Homers power Jays over Rays

ST. PETERSBURG – If chicks really do dig the long ball as the famous shoe ad in the early-1990s said, Toronto was feeling the love Saturday.

The Rays gave up three homers in a 6-2 loss at Tropicana Field, including a pair to Adam Lind, keeping the club from maintaining pace with the Red Sox, which extended its American League East division lead to two games.

“We still had a chance to keep it close, but they kept that cushion,” Rays manager Joe Maddon said of the loss. “They hit the balls through some holes.”

It didn’t take long for Tampa Bay starter Roberto Hernandez to get pounded, either. Just the third batter into the game, Jose Bautista launched a ball that was sure to clear the left field fence the moment it left the bat.

Then after he surrendered two more runs in the third and went unscathed in the fourth, Lind delivered his first moon shot against Hernandez, who picked up his 13th loss.

“I can’t control the losing,” Hernandez said. “I want to win… It’s a tough situation for me right now.”

The right-hander exited the game after just 5 2/3 innings after surrendering five runs – four earned – on seven hits and a walk.
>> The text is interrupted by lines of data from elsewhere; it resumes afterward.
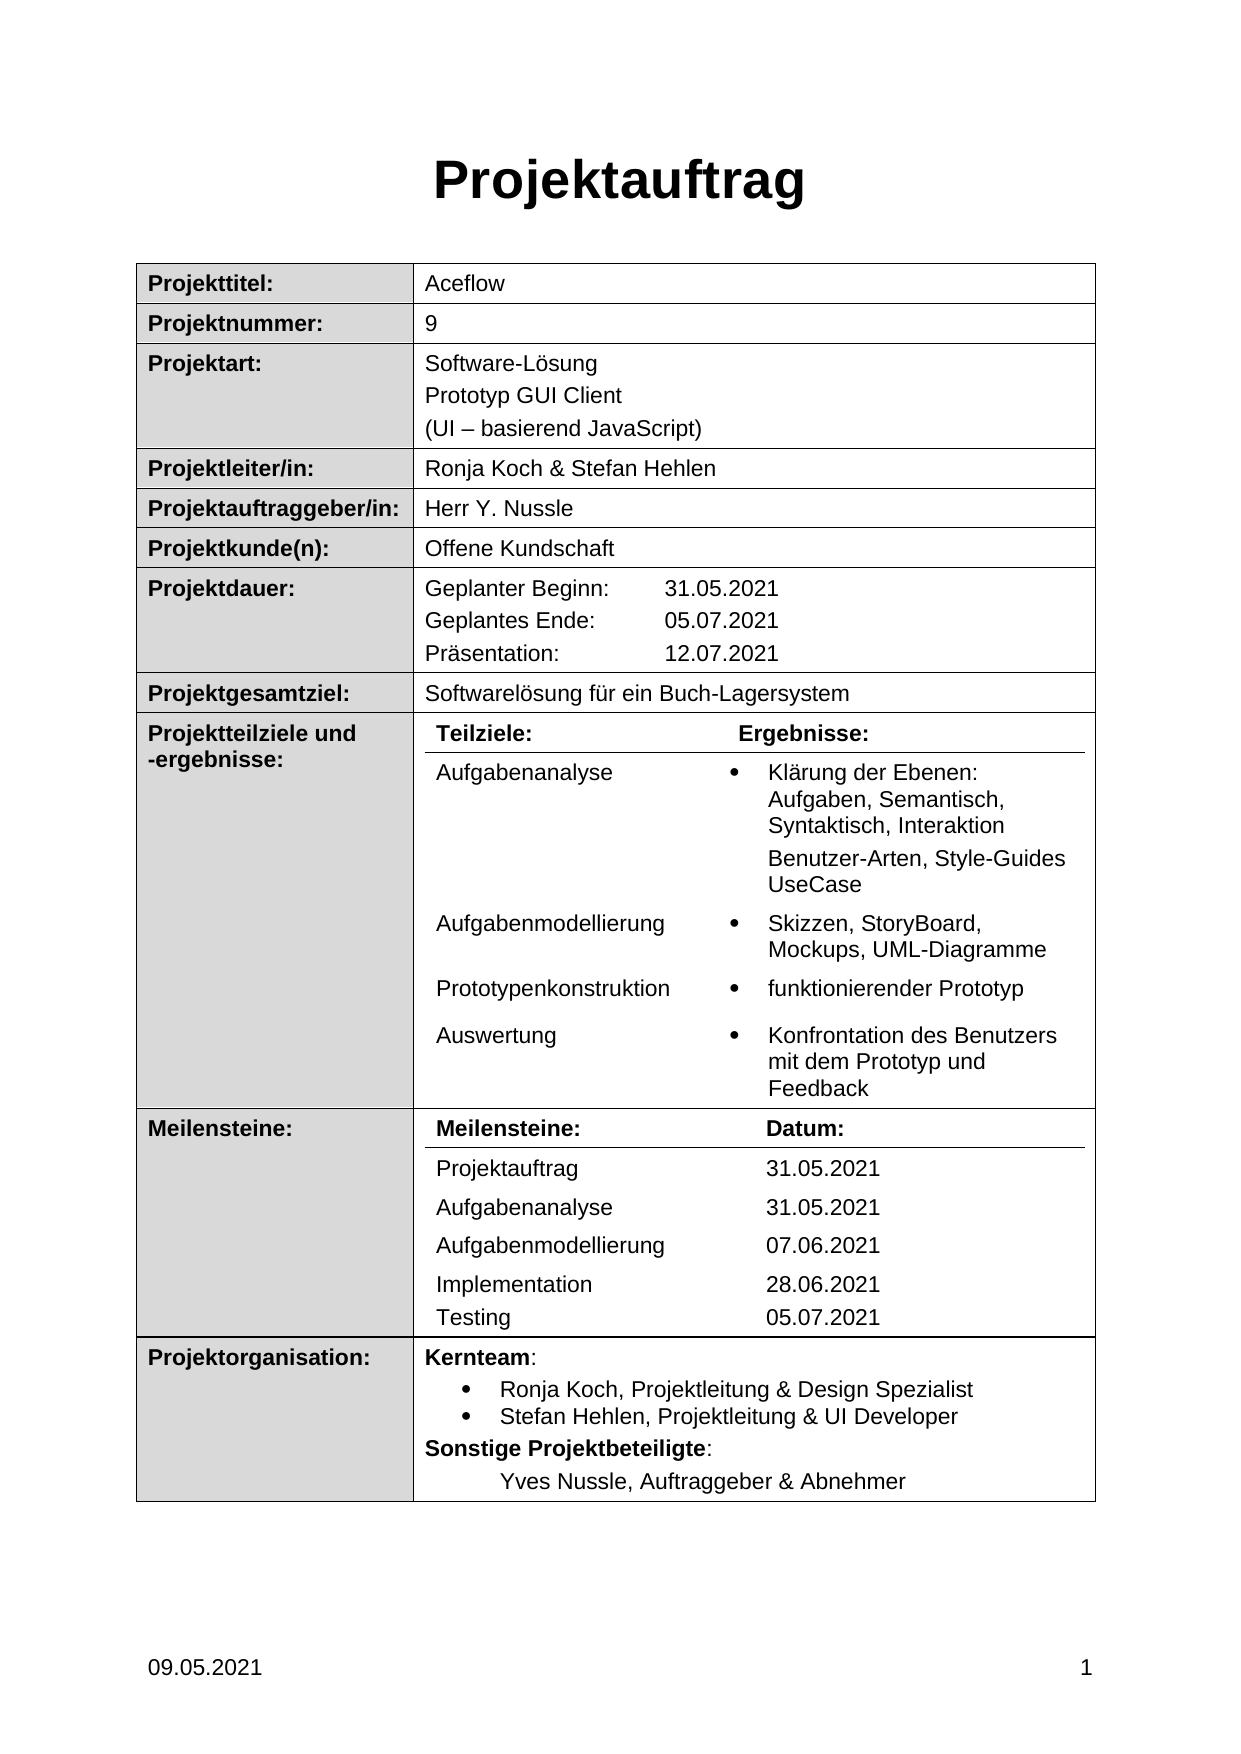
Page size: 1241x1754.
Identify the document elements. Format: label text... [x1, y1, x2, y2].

table_cell Softwarelösung für ein Buch-Lagersystem [414, 673, 1095, 712]
table_cell Projektleiter/in: [137, 449, 413, 487]
table_cell Meilensteine: [137, 1109, 413, 1336]
table_cell [414, 1109, 1095, 1336]
table_header Projekttitel: [137, 264, 413, 302]
table_cell Ronja Koch & Stefan Hehlen [414, 449, 1095, 487]
table_cell Geplanter Beginn: 31.05.2021 Geplantes Ende: 05.07.2021 Präsentation: 12.07.2021 [414, 568, 1095, 672]
table_cell Projektauftraggeber/in: [137, 489, 413, 527]
table_cell Projektorganisation: [137, 1338, 413, 1501]
table_cell Projektnummer: [137, 304, 413, 342]
table_cell Herr Y. Nussle [414, 489, 1095, 527]
table_header Aceflow [414, 264, 1095, 302]
table_cell Kernteam: Ronja Koch, Projektleitung & Design Spezialist Stefan Hehlen, Projektleitung & UI Developer Sonstige Projektbeteiligte: Yves Nussle, Auftraggeber & Abnehmer [414, 1338, 1095, 1501]
table_cell [414, 713, 1095, 1107]
table_cell Projektart: [137, 344, 413, 447]
table_cell 9 [414, 304, 1095, 342]
table_cell Projektgesamtziel: [137, 673, 413, 712]
table_cell Projektdauer: [137, 568, 413, 672]
table_cell Software-Lösung Prototyp GUI Client (UI – basierend JavaScript) [414, 344, 1095, 447]
table_cell Projektteilziele und -ergebnisse: [137, 713, 413, 1107]
table_cell Projektkunde(n): [137, 528, 413, 567]
title Projektauftrag [148, 148, 1093, 210]
table_cell Offene Kundschaft [414, 528, 1095, 567]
As had been the case with Hernandez through his rough season with Tampa Bay, when he lacked control, particularly on his slider on keeping it down in the strike zone, he got hammered.
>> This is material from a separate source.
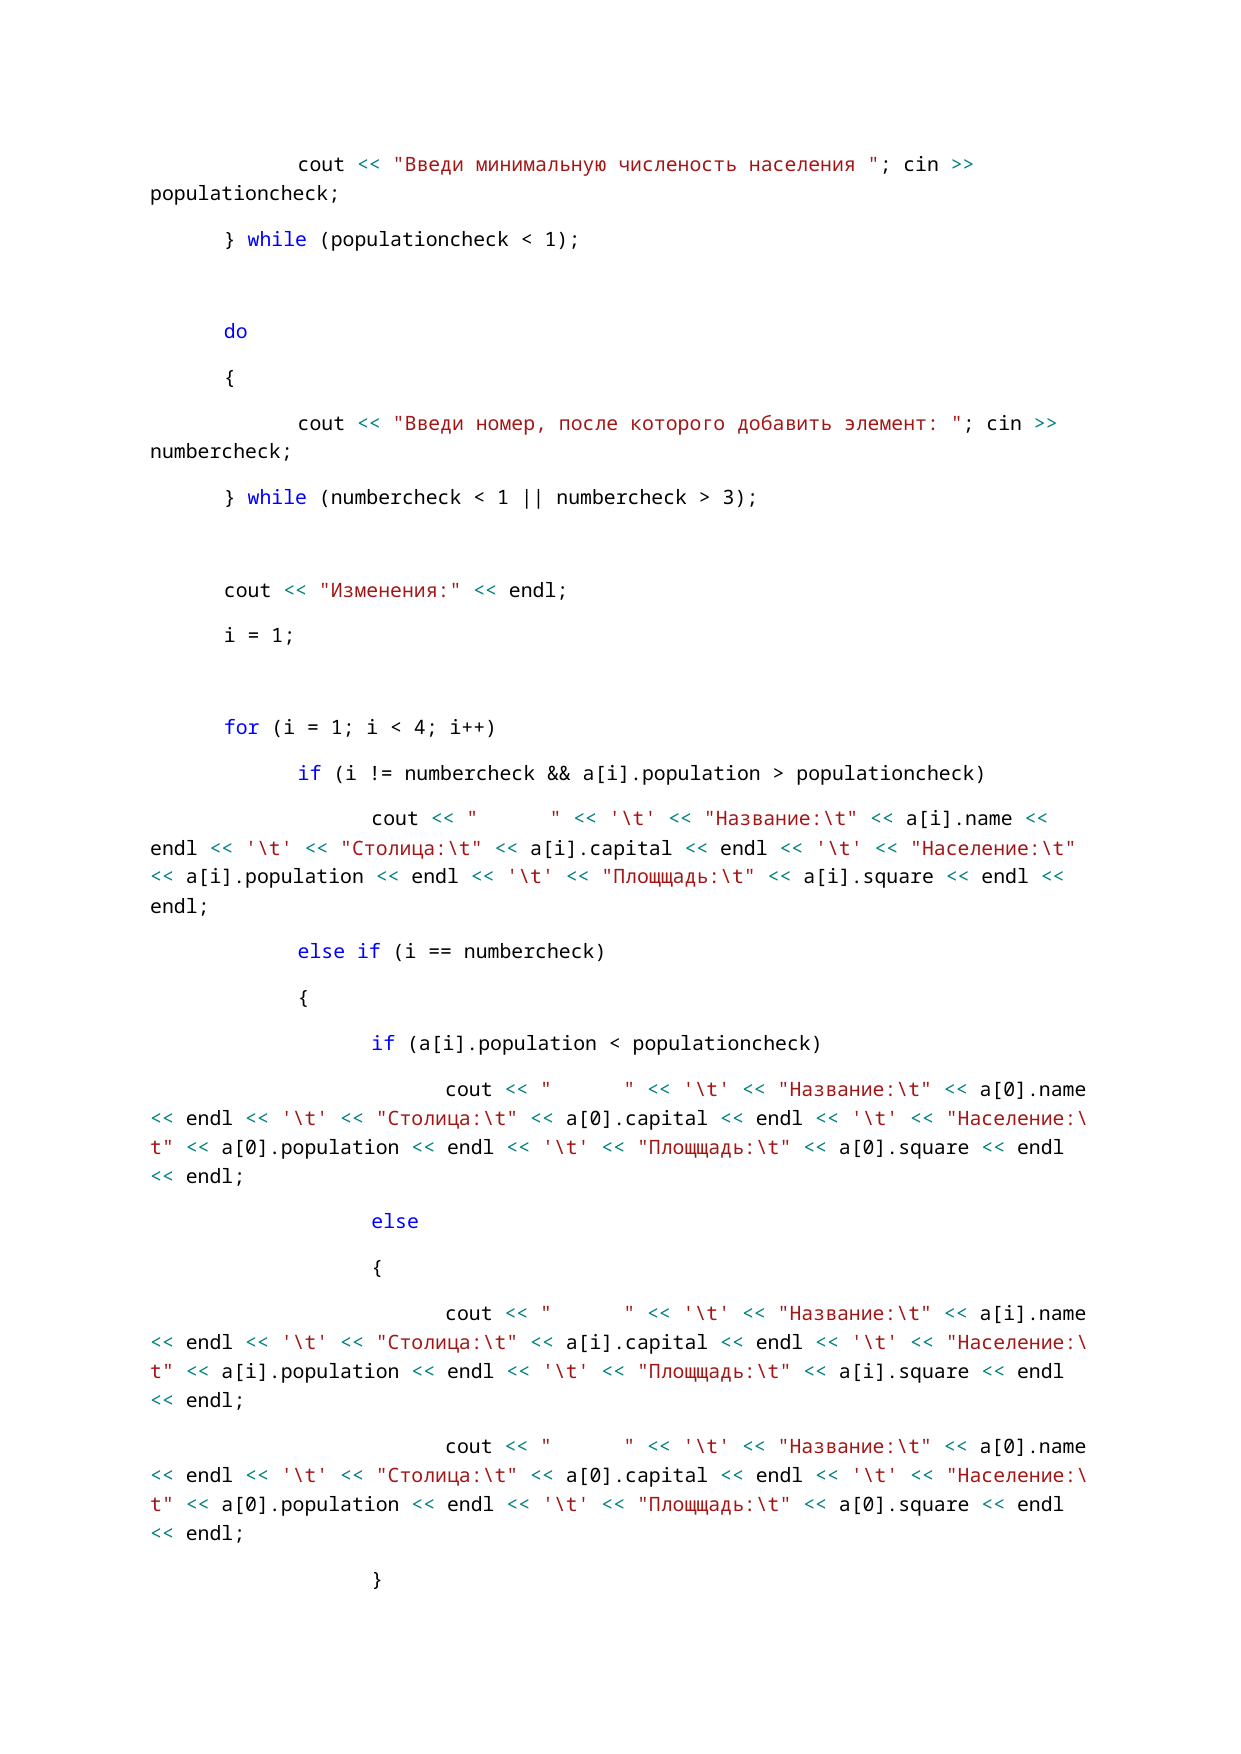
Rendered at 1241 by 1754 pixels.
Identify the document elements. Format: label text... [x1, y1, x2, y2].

“I know it doesn’t look good line-wise, but he did not throw that ball that badly,” said Maddon, coming to the defense of contact-oriented Hernandez. “The game is about these little moments – and I’ll say that maybe there has been the mistake in these crucial moments – but actually physically throwing the ball, he has not done that bad. We really have not supported him that well offensively.”

On the other end, Toronto starter J.A. Happ stymied Tampa Bay hitters throughout his 5 1/3 innings, allowing five hits and a walk to earn the win.

The only real trouble Happ faced came in the fourth when the Rays earned back-to-back singles, ending Happ’s perfect outing. Ben Zobrist followed it with a sacrifice fly that brought in Jason Bourgeois before a Yunel Escobar single plated Evan Longoria.

Happ’s outing was just the third since coming off the disabled list on Aug. 7 and the first since being on the bereavement list. More significantly, it was the first time Happ pitched under the dome of Tropicana Field since May 7 when a Desmond Jennings line drive struck him in the head, leaving him on the ground motionless for several minutes.

“I probably haven’t pitched the best here, and I looked forward to having the opportunity to come try and change that up a little bit,” Happ said. “… To me it’s over with. I’ve been talking about more of trying to come here and have a good game than the incident.”